* **WRITTEN PROBLEM**
Recast the entries from the line with "scientific name: Trifolium pratense" to the line with "common name: California spiny lobster" as a JSON list of strings, one string per line, leaving out blank lines.

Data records
________________________________________
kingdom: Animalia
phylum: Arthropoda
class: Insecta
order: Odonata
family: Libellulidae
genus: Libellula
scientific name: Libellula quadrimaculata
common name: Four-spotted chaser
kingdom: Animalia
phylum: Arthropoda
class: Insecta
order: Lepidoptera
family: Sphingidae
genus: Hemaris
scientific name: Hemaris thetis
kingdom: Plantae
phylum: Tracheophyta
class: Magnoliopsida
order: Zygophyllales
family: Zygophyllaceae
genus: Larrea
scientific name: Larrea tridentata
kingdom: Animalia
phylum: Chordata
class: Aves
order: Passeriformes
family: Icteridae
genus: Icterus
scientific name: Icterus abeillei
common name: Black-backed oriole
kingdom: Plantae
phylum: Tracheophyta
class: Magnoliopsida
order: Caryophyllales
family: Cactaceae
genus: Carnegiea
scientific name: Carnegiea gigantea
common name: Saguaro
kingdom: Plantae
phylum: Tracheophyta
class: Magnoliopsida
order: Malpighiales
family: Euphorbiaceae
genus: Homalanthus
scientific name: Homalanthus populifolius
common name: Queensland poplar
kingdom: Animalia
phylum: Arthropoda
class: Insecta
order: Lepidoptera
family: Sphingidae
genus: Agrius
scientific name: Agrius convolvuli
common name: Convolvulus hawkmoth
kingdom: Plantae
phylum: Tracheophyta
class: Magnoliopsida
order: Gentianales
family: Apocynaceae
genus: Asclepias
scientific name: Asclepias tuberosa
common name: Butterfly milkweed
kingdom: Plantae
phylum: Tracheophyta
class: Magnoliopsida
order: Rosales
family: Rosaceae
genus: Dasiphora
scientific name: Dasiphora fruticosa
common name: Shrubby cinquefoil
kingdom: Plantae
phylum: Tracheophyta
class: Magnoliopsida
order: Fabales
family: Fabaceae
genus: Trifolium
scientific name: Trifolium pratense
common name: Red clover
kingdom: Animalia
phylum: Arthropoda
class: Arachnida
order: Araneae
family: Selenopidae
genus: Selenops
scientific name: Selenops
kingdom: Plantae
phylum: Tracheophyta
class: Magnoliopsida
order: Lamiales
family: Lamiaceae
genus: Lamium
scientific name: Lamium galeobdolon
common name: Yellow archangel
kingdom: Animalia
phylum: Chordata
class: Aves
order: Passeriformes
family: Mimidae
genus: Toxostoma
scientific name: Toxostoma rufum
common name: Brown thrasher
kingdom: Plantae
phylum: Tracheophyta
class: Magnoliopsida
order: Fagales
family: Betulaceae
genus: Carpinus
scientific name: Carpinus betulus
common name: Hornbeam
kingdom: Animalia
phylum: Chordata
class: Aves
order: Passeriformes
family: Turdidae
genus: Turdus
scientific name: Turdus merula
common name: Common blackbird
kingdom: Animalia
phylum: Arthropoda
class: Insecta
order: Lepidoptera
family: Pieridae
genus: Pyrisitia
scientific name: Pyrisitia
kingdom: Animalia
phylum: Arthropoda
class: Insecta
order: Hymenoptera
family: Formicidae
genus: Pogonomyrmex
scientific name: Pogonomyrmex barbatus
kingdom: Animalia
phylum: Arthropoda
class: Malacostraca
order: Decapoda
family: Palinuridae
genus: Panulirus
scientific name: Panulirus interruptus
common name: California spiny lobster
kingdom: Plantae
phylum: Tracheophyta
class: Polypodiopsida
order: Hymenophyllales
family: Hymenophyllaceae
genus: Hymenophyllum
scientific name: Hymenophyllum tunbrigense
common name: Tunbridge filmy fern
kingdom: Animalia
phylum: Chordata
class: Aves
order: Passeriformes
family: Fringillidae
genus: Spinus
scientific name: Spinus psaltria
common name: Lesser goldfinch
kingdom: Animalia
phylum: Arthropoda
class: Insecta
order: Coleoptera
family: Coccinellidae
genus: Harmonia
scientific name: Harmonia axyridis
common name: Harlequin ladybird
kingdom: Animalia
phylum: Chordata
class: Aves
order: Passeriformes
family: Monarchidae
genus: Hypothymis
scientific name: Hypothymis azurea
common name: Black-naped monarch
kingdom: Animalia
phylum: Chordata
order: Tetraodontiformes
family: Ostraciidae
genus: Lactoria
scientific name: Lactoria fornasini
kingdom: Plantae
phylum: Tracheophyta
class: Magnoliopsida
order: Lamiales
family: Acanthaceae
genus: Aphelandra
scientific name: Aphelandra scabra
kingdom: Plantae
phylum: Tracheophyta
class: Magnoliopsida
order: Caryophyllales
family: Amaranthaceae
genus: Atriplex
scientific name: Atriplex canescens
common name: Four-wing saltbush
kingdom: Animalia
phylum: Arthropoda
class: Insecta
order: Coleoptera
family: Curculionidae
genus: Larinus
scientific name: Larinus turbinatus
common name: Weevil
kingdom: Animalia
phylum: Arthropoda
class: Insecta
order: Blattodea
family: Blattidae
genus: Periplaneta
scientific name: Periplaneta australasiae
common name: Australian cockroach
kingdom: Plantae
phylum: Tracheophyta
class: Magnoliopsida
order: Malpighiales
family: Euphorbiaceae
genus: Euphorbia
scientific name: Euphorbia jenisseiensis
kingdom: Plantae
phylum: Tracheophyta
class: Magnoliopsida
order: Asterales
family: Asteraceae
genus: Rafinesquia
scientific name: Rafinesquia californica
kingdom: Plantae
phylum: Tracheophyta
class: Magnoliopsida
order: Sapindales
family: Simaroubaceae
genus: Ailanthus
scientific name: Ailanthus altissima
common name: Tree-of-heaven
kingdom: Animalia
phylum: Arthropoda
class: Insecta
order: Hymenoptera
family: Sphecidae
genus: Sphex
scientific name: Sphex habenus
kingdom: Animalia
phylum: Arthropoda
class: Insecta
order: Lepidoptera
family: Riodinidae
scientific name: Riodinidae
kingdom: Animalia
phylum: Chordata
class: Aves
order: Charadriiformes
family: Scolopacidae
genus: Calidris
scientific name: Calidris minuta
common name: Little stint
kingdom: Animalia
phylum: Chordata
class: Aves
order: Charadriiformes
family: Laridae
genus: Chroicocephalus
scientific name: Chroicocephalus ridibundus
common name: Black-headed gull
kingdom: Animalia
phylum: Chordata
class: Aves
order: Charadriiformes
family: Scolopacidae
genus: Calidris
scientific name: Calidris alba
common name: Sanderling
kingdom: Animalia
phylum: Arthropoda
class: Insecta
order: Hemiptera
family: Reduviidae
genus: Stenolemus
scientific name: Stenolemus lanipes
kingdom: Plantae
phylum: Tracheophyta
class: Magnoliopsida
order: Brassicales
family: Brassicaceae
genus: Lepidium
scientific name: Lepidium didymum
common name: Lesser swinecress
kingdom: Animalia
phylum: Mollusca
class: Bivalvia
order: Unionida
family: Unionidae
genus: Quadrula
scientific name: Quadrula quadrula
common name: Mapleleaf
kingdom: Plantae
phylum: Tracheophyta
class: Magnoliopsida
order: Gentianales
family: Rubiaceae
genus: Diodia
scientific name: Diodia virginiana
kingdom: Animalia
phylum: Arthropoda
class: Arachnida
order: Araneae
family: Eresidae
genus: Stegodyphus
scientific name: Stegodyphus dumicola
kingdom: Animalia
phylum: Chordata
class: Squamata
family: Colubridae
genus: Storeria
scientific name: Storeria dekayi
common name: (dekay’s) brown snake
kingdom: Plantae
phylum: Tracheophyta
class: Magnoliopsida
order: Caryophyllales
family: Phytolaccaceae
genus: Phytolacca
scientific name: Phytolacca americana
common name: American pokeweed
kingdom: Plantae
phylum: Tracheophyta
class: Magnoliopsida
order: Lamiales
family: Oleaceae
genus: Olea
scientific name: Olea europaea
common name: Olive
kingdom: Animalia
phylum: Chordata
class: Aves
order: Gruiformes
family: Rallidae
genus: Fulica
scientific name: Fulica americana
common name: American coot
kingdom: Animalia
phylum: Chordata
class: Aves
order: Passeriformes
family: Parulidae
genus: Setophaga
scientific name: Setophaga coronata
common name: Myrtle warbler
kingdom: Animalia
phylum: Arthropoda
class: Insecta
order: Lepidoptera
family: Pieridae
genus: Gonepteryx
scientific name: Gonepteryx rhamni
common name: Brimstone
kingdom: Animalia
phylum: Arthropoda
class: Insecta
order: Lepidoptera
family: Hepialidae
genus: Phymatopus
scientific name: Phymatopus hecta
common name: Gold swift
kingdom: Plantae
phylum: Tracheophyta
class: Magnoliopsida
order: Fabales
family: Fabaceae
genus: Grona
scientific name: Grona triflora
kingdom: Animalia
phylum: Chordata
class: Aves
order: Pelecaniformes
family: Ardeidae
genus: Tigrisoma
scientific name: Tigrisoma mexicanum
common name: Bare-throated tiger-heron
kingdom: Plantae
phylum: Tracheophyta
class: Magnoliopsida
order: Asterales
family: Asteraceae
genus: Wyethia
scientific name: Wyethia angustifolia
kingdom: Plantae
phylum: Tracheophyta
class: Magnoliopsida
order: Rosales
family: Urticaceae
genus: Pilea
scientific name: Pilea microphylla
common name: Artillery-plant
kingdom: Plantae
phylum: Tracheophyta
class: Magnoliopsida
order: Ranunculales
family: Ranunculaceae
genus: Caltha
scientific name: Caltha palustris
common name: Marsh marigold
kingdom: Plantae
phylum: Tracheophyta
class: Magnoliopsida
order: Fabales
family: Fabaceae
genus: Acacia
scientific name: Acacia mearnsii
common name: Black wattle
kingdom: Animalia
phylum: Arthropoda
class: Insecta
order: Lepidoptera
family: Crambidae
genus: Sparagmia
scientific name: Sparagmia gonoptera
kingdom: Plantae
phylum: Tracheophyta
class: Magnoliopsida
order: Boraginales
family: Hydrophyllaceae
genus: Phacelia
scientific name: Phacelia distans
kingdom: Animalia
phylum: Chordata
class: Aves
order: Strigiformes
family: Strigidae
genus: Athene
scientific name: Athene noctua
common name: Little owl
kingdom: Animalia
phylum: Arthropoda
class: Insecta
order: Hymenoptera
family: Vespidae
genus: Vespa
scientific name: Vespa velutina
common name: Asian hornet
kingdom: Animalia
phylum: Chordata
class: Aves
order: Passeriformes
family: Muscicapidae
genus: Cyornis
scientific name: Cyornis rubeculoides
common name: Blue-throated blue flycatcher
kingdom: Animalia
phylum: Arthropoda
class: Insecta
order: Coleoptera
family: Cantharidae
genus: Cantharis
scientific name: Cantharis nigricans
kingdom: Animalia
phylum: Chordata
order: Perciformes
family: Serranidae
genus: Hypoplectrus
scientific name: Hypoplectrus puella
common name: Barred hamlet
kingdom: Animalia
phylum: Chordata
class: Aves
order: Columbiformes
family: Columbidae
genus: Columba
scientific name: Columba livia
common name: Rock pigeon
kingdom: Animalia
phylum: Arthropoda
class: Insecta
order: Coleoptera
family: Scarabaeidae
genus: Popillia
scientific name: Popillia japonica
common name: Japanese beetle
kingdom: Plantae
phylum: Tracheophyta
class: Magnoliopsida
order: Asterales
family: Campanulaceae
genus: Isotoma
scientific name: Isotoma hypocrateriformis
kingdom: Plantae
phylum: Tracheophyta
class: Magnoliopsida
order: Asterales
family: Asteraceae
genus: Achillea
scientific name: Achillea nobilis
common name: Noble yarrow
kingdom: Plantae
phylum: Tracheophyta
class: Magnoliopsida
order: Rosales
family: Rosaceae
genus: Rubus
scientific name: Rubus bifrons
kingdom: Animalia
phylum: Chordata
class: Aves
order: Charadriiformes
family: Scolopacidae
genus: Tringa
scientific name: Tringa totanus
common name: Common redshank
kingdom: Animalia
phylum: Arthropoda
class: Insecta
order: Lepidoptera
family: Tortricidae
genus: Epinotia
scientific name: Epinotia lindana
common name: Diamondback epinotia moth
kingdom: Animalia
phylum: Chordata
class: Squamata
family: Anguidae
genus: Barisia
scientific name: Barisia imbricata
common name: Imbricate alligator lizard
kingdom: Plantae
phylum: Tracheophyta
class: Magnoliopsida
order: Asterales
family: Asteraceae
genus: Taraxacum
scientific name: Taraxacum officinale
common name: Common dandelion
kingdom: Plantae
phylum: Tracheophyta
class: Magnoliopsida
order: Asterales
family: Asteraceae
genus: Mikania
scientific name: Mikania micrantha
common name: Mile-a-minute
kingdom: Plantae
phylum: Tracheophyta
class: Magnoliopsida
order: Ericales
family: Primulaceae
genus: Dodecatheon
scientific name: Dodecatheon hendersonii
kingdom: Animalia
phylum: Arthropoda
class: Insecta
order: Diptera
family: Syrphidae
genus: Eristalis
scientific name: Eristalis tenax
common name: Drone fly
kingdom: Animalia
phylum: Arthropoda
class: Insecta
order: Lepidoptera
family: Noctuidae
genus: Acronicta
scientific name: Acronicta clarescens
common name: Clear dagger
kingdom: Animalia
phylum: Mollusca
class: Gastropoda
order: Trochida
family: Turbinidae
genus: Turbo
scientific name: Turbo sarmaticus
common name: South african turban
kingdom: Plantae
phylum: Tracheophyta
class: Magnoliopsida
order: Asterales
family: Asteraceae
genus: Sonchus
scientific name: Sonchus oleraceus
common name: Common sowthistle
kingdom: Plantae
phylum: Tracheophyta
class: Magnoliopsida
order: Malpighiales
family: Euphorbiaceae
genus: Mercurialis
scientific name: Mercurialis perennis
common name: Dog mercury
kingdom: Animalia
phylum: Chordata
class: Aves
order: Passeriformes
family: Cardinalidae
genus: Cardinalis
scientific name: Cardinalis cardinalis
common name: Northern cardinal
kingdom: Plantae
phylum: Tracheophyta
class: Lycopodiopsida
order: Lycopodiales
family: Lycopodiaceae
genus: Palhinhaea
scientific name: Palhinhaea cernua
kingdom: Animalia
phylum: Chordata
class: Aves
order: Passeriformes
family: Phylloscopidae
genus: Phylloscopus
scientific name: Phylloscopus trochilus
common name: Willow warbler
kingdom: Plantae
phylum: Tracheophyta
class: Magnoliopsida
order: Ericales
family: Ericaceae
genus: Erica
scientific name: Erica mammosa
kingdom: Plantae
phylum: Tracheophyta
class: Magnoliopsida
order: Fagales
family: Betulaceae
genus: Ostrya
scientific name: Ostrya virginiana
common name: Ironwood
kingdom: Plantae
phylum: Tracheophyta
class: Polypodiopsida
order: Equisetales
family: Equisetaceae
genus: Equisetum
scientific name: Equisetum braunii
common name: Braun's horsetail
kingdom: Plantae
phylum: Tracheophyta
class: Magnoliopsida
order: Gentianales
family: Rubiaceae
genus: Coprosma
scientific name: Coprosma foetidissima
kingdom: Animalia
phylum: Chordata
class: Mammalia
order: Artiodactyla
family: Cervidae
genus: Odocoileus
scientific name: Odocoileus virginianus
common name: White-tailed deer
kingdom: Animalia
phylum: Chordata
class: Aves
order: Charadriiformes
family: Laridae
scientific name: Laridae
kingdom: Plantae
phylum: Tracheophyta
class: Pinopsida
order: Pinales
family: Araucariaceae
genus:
________________________________________
* **ANSWER IN FULL**
[
  "scientific name: Trifolium pratense",
  "common name: Red clover",
  "kingdom: Animalia",
  "phylum: Arthropoda",
  "class: Arachnida",
  "order: Araneae",
  "family: Selenopidae",
  "genus: Selenops",
  "scientific name: Selenops",
  "kingdom: Plantae",
  "phylum: Tracheophyta",
  "class: Magnoliopsida",
  "order: Lamiales",
  "family: Lamiaceae",
  "genus: Lamium",
  "scientific name: Lamium galeobdolon",
  "common name: Yellow archangel",
  "kingdom: Animalia",
  "phylum: Chordata",
  "class: Aves",
  "order: Passeriformes",
  "family: Mimidae",
  "genus: Toxostoma",
  "scientific name: Toxostoma rufum",
  "common name: Brown thrasher",
  "kingdom: Plantae",
  "phylum: Tracheophyta",
  "class: Magnoliopsida",
  "order: Fagales",
  "family: Betulaceae",
  "genus: Carpinus",
  "scientific name: Carpinus betulus",
  "common name: Hornbeam",
  "kingdom: Animalia",
  "phylum: Chordata",
  "class: Aves",
  "order: Passeriformes",
  "family: Turdidae",
  "genus: Turdus",
  "scientific name: Turdus merula",
  "common name: Common blackbird",
  "kingdom: Animalia",
  "phylum: Arthropoda",
  "class: Insecta",
  "order: Lepidoptera",
  "family: Pieridae",
  "genus: Pyrisitia",
  "scientific name: Pyrisitia",
  "kingdom: Animalia",
  "phylum: Arthropoda",
  "class: Insecta",
  "order: Hymenoptera",
  "family: Formicidae",
  "genus: Pogonomyrmex",
  "scientific name: Pogonomyrmex barbatus",
  "kingdom: Animalia",
  "phylum: Arthropoda",
  "class: Malacostraca",
  "order: Decapoda",
  "family: Palinuridae",
  "genus: Panulirus",
  "scientific name: Panulirus interruptus",
  "common name: California spiny lobster"
]